I don’t agree in general with this. Remember that the BSD family of licenses still require that a copyright notice and the terms of the license be reproduced in distribution of the software and derivatives of the software, both in source and in binary forms.
Just cause I make software that I release under the ISC license, and I want proprietary software to be able to build on my work, does not mean I am ok with someone stripping away the copyright notice and the license terms from my code and claiming it as their own. Quite the opposite.
However, at the same time, if what is being reproduced is only a small snippet or some generic code, as I understand is what Copilot will usually do, I don’t personally mind. But I still think it needs to be tried in courts and that we get some rulings on it.

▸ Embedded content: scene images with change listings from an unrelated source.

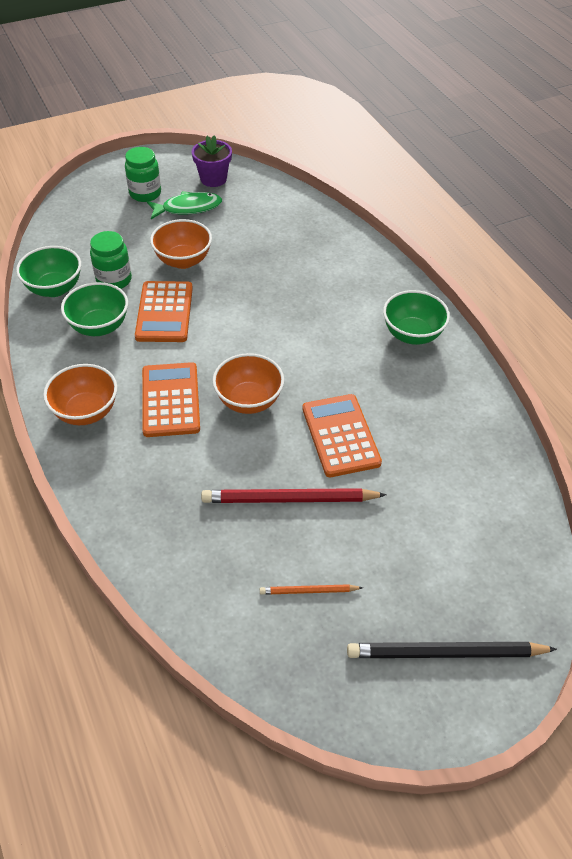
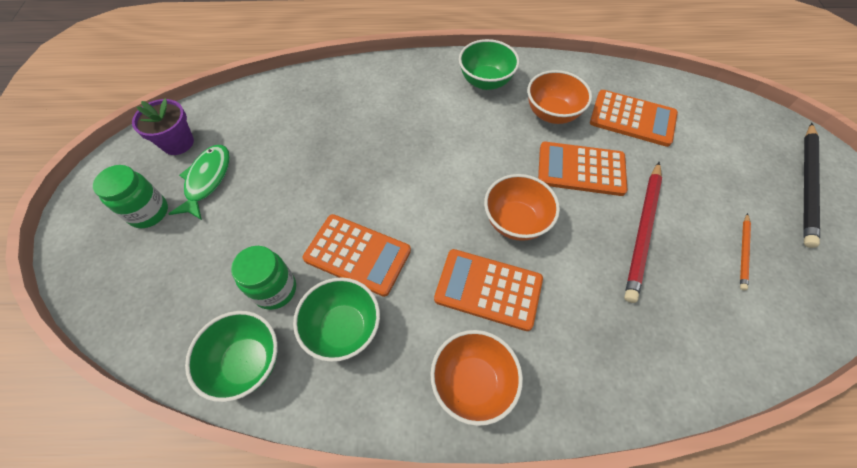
camera: 65 degrees left, 10 degrees up
orange bowl [150,219,212,269] -> orange bowl moved to [527,70,592,124]
none -> orange calculator [590,90,678,147]

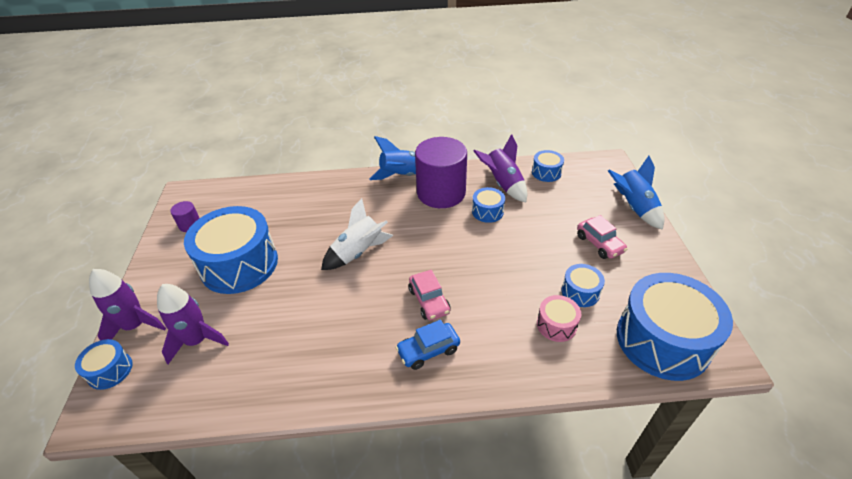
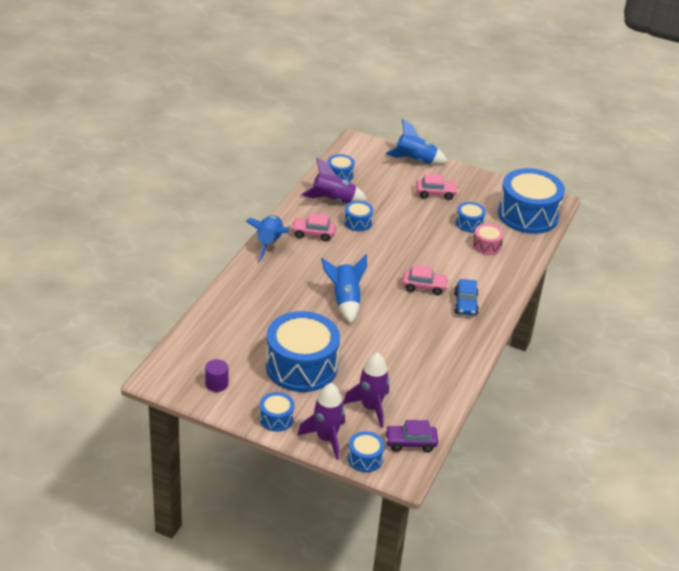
camera: 65 degrees left, 5 degrees down
white rocket [321,198,393,270] -> blue rocket [321,254,367,323]
purple cylinder [415,137,467,208] -> pink car [291,213,336,241]
none -> blue drum [259,392,295,431]
none -> purple car [385,420,438,452]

And I remain skeptical towards Copilot because I think it will be able to reproduce non-trivial portions of code as well, depriving people of credit for a lot of hard work that they put in. At the same time, it is cool tech, and it looks to have the potential to save a lot of time for a lot of its users by automating a lot of menial work in typing out the same old lines of code again and again. So it’s not like I am directly opposed to Copilot either. But I think we need to acknowledge the issues and that Microsoft and GitHub should work to address these kinds of things. And I am happy that the FSF is challenging them on these things, even though they are doing so from the point of view of a family of licenses that is more restrictive than the type of license I personally put on the code that I myself produce.